Come si spiega questa situazione?
Esiste un detto molto interessante in economia, che in buona sostanza dice che “Il fattore chiave che determinerà il tuo futuro finanziario non è l’economia, il fattore chiave è la tua filosofia”.
Quando si cerca di dare una spiegazione all’inflazione, molti si rifanno solamente al prezzo delle materie prime ed al rallentamento della logistica globale, ma questo non serve a spiegare perché il Giappone non sia colpito da un’inflazione ingovernabile.
Com’è possibile allora? Il Giappone è forse meno dipendente dalle materie prime rispetto ad altri paesi?
In realtà no, anzi il Giappone è importatore di quasi tutto ciò che consuma e quindi dovrebbe essere più esposto all’aumento vertiginoso che hanno subito i prezzi delle materie prime in quest’ultimo periodo.
Inoltre non si spiegherebbe l’inflazione in USA che è il primo produttore al mondo di petrolio e non solo.
Per cercare di dare una spiegazione a questo ambiguo, quanto affascinante, fenomeno dobbiamo tenere in considerazione una mentalità ed un modus operandi totalmente differente da quello occidentale.
Oramai è assodato che in quasi tutti i paesi Occidentali le aziende fronteggiano l’aumento dei prezzi delle materie prime scaricando quest’ultimi sul consumatore. Diversamente avviene in Giappone, in cui regna una mentalità deflazionistica e le aziende non provano neanche ad alzare i prezzi poiché temono dei possibili squilibri pubblici. Allo stesso tempo i lavoratori, oramai abituati a decenni di retribuzioni stagnanti, non chiedono un aumento che porterebbe loro ad avere più potere d’acquisto.
Insomma, siamo di fronte ad un meccanismo che funziona da anni e che lascia tutti parzialmente vincitori.
Un secondo motivo che spiega il perché di questa particolare situazione ci è data dal governatore della Bank of Japan, Haruhiko Kuroda, il quale ha spiegato come il concetto di zero inflation norm sia ormai instaurato all’interno della società stessa. Difatti egli ha affermato che “In Giappone tutti agiscono di concerto per mantenere i prezzi invariati”.
Questo ci porterebbe davanti ad una sorta di equilibrio di Cournot in cui le aziende sanno che un minimo aumento dei prezzi porterebbe ad un calo della domanda più che significativo. Ergo la curva di domanda assumerebbe la forma di una Kinded Demand Curve per cui, sopra un certo livello di prezzi, la domanda collassa.

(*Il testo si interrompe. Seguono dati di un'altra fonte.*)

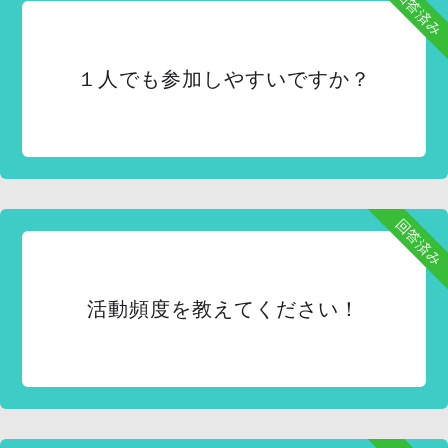
回答済み
１人でも参加しやすいですか？
回答済み
活動頻度を教えてください！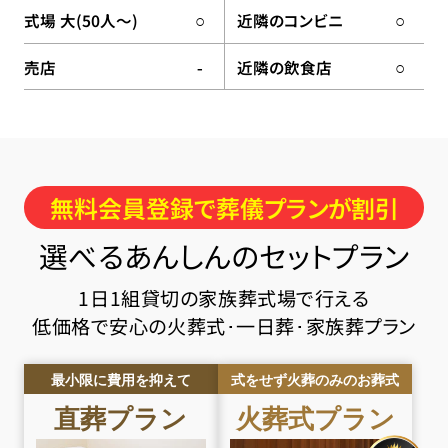
式場 大(50人〜)
近隣のコンビニ
○
○
売店
近隣の飲食店
-
○
無料会員登録で葬儀プランが割引
選べるあんしんのセットプラン
1日1組貸切の家族葬式場で行える
低価格で安心の火葬式･一日葬･家族葬プラン
最小限に費用を抑えて
式をせず火葬のみのお葬式
直葬
プラン
火葬式
プラン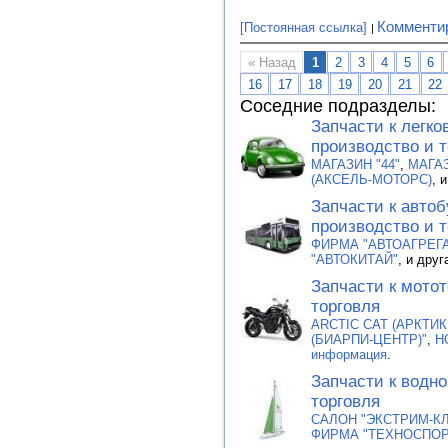
Комменти
[Постоянная ссылка]
« Назад
1
2
3
4
5
6
16
17
18
19
20
21
22
Соседние подразделы:
Запчасти к легк
производство и 
МАГАЗИН "44"
,
МАГАЗ
(АКСЕЛЬ-МОТОРС)
, 
Запчасти к авто
производство и 
ФИРМА "АВТОАГРЕГА
"АВТОКИТАЙ"
, и дру
Запчасти к мотот
торговля
ARCTIC CAT (АРКТИК
(БИАРПИ-ЦЕНТР)"
,
H
информация
.
Запчасти к водно
торговля
САЛОН "ЭКСТРИМ-КЛ
ФИРМА "ТЕХНОСПОР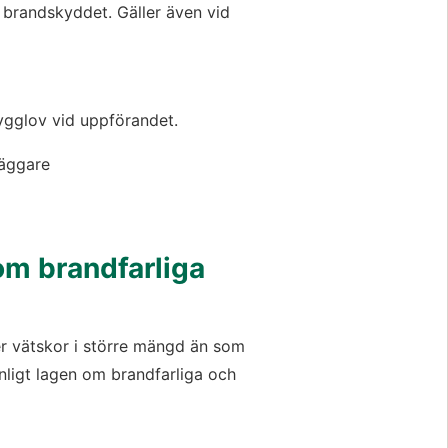
brandskyddet. Gäller även vid 
ygglov vid uppförandet.
äggare 
om brandfarliga 
r vätskor i större mängd än som 
enligt lagen om brandfarliga och 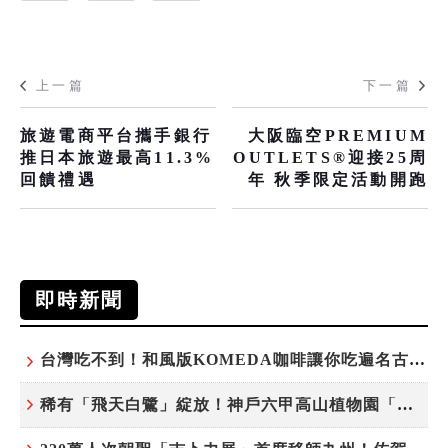
上一篇
下一篇
旅遊電商平台攜手銀行
大阪臨空PREMIUM
推日本旅遊最高11.3%
OUTLETS®迎接25周
回饋禮遇
年 秋季限定活動開跑
即時新聞
台灣吃不到！和風版KOMEDA咖啡讓你吃遍名古屋在地美食
稀有「飛天白鷺」綻放！神戶六甲高山植物園「鷺草」珍貴現身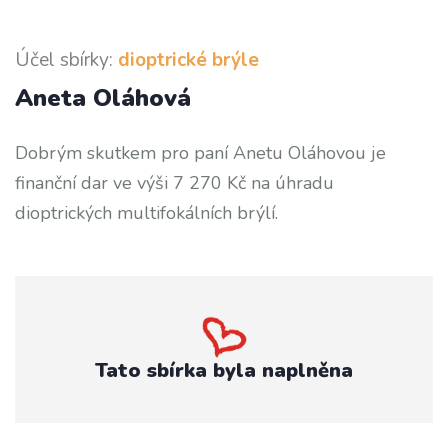
Účel sbírky:
dioptrické brýle
Aneta Oláhová
Dobrým skutkem pro paní Anetu Oláhovou je
finanční dar ve výši 7 270 Kč na úhradu
dioptrických multifokálních brýlí.
Tato sbírka byla naplněna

Di contro una diminuzione dei prezzi non porterebbe a nessun aumento significativo della domanda.
Una volta analizzate tutte queste dinamiche interne, è importante tenere conto che il Giappone non è ancora tornato ai livelli di PIL pre pandemia, sfociando in una scarsa domanda interna, la quale spiega in parte questa inflazione ancora molto scemata.

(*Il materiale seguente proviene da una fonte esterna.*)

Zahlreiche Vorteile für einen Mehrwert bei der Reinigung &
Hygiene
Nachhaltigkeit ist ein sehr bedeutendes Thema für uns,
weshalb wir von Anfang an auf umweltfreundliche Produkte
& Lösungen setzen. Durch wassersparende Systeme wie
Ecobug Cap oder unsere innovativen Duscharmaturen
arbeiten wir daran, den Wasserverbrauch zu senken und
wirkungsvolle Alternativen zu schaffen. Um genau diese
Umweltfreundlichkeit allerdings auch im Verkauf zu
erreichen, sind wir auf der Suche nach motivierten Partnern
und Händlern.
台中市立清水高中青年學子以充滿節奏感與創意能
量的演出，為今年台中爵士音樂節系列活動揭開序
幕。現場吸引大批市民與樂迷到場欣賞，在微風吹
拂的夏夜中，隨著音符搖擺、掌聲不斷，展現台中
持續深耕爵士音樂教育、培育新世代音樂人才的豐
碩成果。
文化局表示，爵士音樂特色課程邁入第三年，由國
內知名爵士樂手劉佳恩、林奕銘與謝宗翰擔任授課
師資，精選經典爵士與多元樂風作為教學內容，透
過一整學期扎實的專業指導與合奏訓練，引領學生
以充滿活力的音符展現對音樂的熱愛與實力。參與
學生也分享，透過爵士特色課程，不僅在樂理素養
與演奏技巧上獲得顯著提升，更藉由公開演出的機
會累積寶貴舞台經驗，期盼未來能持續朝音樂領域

A conclusione di questa lunga analisi è bene sottolineare come gli stati hanno risposto a seguito di questa burrascosa pandemia, ovvero con una forte politica fiscale espansiva.

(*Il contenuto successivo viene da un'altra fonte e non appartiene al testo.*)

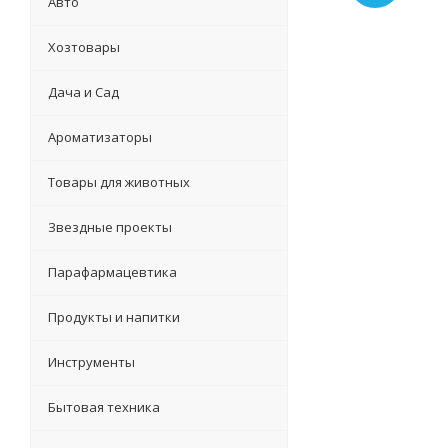
Авто
Хозтовары
Дача и Сад
Ароматизаторы
Товары для животных
Звездные проекты
Парафармацевтика
Продукты и напитки
Инструменты
Бытовая техника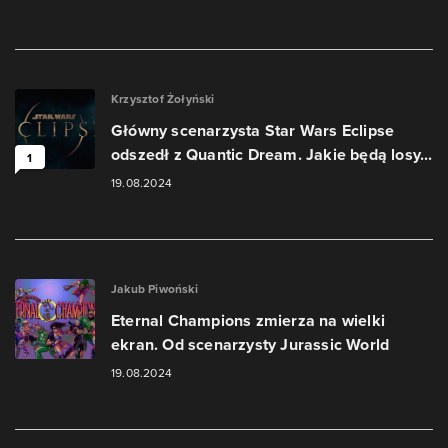
Krzysztof Żołyński
Główny scenarzysta Star Wars Eclipse
odszedł z Quantic Dream. Jakie będą losy...
1
19.08.2024
Jakub Piwoński
Eternal Champions zmierza na wielki
ekran. Od scenarzysty Jurassic World
19.08.2024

È bene ricordare infatti che una politica fiscale espansiva ha due caratteristiche principali: un incremento della spesa pubblica e la riduzione di entrate nelle casse statali a causa dei tagli alle tasse.
La storia ci ha insegnato che l’abuso di questo tipo di politica è causa di inflazione e recessione. Se è pur vero che in piena pandemia era forse l’unica via perseguibile c’è da dire che ad oggi USA, UK ma anche la stessa Italia, i quali hanno cominciato politiche super espansiva appena ne hanno avuto la possibilità giustificate dalla pandemia da Covid-19, stanno vivendo periodi di instabile crescita inflazionistica mentre il Giappone, che ha deciso di non attuare una politica fiscale troppo espansiva e remissiva, oggi non conosce inflazione. O per meglio dire, il livello di inflazione attuale si attesta all’obiettivo di lungo periodo rincorso dalle principali banche centrali del mondo.
Possiamo quindi asserire, in definitiva, che la presenza di un’inflazione stabile e sotto controllo in Giappone sia dovuta ad una politica monetaria poco accomodante?
Sicuramente questo è uno dei motivi.